Exercise directions: In the excerpt on Cordel Literature, roughly how many active poets did the research from 1980 find?

Page excerpt:
++++++++++++++++++++

In lieu of an abstract, here is a brief excerpt of the content:

  • The Greatest Poet That God Creole 1
  • Arnaldo Xavier (bio)

“They say I am crazy / because I climbed a coconut tree / I came down with the coconut / from the coconut tree / and I opened the coconut to see if the coconut / was hollow. (Anonymous Author). 2

I

There are several studies on Cordel Literature in Brazil. The extraordinary fact that Cordel Literature is produced by the poor for the poor and has survived the technological impacts on the means of modern communication secures its place as a continual object of study.

Cordel Literature derives from Luso-Hispanic (Iberian) popular ballad forms, and has been reshaped by oral tradition in African orature, particularly in the totemic figure of the griots with their orikis [poems] and akplaôs [short stories]. Thus, Cordel Literature has acquired a specific form which gives it such a singular originality that its creative influences have spread to more sophisticated spaces of Brazilian art. Examples include the sertanejo 3 dimension of the monarchical amorality in the works of Ariano Suassuna, the concreteness of the economic language of poetry of João Cabral de Melo Neto, the constructivism of Guimarães Rosa’s novels, Luiz Gonzaga’s dazzling solar music, the social chronicle of José Lins do Rego’s regionalist novel, Marcos Acioly’s “northeasternist” epic poems, the classic Rebellion in the Backlands by Euclides da Cunha, the discontinuous epic narrative of Glauber Rocha in the film “Black God, White Devil” and the telluric atmosphere of the film “The Cangaceiros” by Lima Barreto—both recognized internationally. The influence of Cordel Literature is also evident in other artistic forms—theater, music, plastic arts, soap opera—whether popular or erudite.

Research from 1980 indicates the existence of approximately 2600 active poets in open air markets, bus stations, and public squares, in addition to the hundreds of daily radio programs. These figures provide an idea of Cordel’s scope of production as well as its reach. This data not only justifies the academic interest in analyzing its various dimensions, but also its effective popular recognition and extensive techno-scientificism that uses Cordel in educational programs and as a media resource of political propaganda.

++++++++++++++++++++

Dataset:

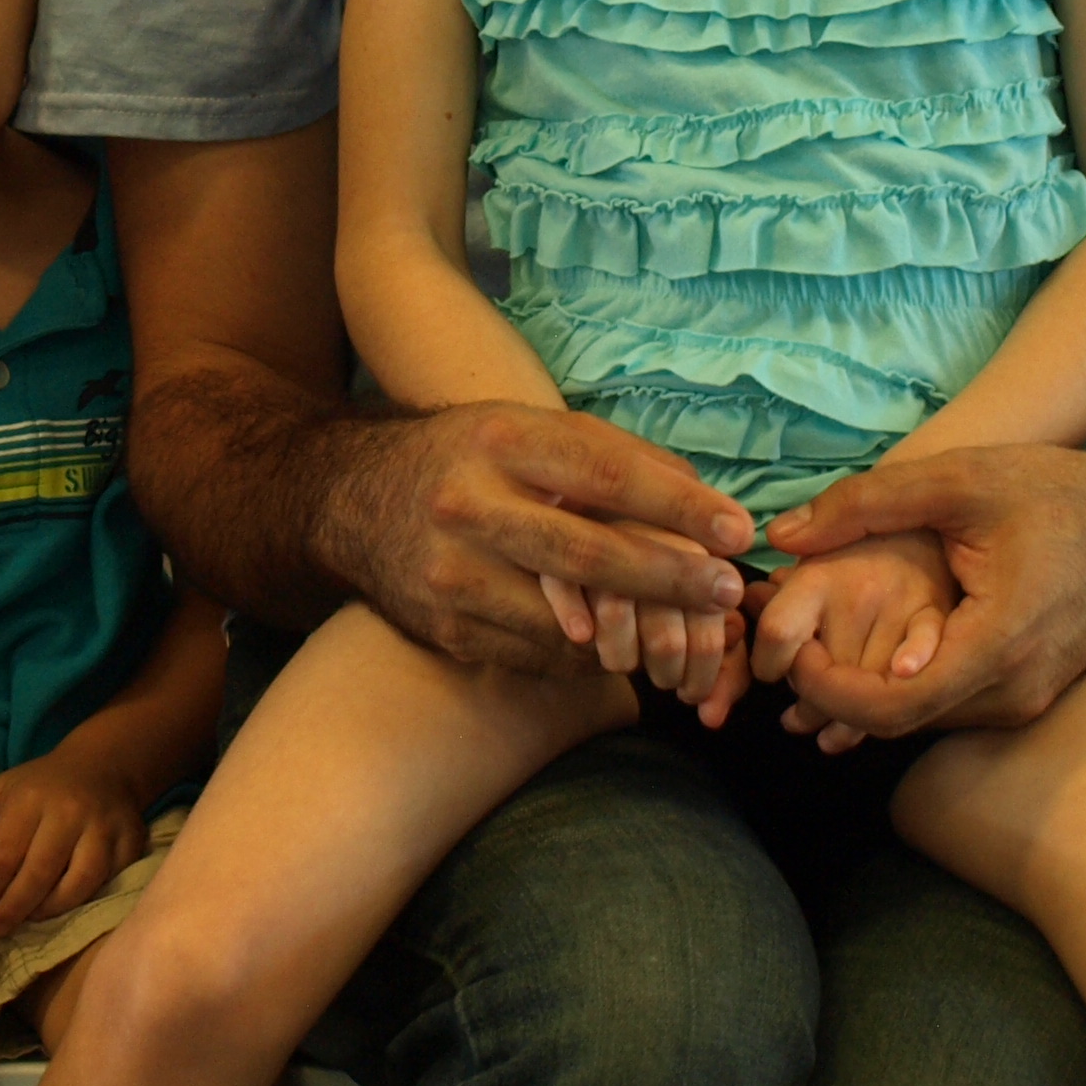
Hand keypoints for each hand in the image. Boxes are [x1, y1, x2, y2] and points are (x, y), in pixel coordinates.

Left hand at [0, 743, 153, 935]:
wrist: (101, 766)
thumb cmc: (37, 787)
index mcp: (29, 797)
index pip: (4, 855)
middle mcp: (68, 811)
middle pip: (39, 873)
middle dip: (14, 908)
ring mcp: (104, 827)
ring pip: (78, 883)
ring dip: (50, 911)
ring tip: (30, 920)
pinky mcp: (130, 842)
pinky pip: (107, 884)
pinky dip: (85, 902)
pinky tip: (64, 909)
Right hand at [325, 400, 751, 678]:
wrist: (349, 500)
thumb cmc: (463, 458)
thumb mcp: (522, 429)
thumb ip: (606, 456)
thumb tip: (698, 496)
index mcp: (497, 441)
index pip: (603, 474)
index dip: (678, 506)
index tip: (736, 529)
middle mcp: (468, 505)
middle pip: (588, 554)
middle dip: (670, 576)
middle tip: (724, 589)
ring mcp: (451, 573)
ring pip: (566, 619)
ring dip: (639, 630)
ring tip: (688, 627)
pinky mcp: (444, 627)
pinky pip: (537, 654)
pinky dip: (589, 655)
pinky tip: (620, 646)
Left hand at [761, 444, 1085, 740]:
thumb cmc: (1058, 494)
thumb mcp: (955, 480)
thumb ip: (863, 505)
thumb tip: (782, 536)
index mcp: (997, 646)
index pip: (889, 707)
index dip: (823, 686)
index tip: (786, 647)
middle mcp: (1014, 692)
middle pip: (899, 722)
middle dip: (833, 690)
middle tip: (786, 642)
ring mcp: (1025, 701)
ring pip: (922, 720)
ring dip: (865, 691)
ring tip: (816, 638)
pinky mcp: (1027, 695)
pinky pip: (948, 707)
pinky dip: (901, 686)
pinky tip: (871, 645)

++++++++++++++++++++

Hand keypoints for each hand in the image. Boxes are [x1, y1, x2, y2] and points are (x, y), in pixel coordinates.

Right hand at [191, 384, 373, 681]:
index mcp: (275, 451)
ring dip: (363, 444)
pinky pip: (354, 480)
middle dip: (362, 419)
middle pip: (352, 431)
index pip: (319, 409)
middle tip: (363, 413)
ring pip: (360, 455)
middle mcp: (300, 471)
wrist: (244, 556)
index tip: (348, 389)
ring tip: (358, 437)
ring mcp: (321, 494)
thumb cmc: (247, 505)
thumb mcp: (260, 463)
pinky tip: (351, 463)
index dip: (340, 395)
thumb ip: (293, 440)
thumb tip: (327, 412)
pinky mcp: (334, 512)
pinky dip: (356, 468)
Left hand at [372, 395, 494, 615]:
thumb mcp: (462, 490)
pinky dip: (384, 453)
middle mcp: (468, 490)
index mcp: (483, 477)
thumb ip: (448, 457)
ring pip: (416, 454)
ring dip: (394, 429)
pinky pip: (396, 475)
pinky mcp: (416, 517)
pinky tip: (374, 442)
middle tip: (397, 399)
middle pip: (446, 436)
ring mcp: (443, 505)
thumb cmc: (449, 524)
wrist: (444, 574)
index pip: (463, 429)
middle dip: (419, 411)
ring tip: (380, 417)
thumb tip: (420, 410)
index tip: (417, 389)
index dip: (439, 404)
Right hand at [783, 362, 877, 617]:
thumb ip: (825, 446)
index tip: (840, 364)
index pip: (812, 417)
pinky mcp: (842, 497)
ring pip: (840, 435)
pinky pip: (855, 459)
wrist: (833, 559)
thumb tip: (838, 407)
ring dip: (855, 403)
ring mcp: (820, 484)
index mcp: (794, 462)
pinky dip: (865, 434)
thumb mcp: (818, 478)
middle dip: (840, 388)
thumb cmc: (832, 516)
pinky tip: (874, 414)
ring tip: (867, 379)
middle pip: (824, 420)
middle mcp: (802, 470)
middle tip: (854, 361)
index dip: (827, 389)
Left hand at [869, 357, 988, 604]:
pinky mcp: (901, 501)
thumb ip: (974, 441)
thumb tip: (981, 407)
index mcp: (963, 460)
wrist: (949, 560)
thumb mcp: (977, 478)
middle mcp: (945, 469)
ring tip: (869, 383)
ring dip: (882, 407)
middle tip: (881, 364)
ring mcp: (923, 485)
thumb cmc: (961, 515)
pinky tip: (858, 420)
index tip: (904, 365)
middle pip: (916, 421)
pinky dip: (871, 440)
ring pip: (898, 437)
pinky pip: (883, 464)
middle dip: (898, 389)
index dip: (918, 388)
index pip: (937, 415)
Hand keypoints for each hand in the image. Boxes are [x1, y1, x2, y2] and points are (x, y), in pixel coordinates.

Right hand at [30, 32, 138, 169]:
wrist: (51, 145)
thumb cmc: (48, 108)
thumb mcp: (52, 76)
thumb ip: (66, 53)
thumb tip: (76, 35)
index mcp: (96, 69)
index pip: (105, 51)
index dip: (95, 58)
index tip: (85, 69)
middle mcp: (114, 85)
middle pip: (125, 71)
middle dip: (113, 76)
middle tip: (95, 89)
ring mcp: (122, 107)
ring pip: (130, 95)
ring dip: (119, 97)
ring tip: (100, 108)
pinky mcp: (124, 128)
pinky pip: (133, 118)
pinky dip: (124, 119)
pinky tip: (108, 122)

++++++++++++++++++++

Response below: About 2600 active poets.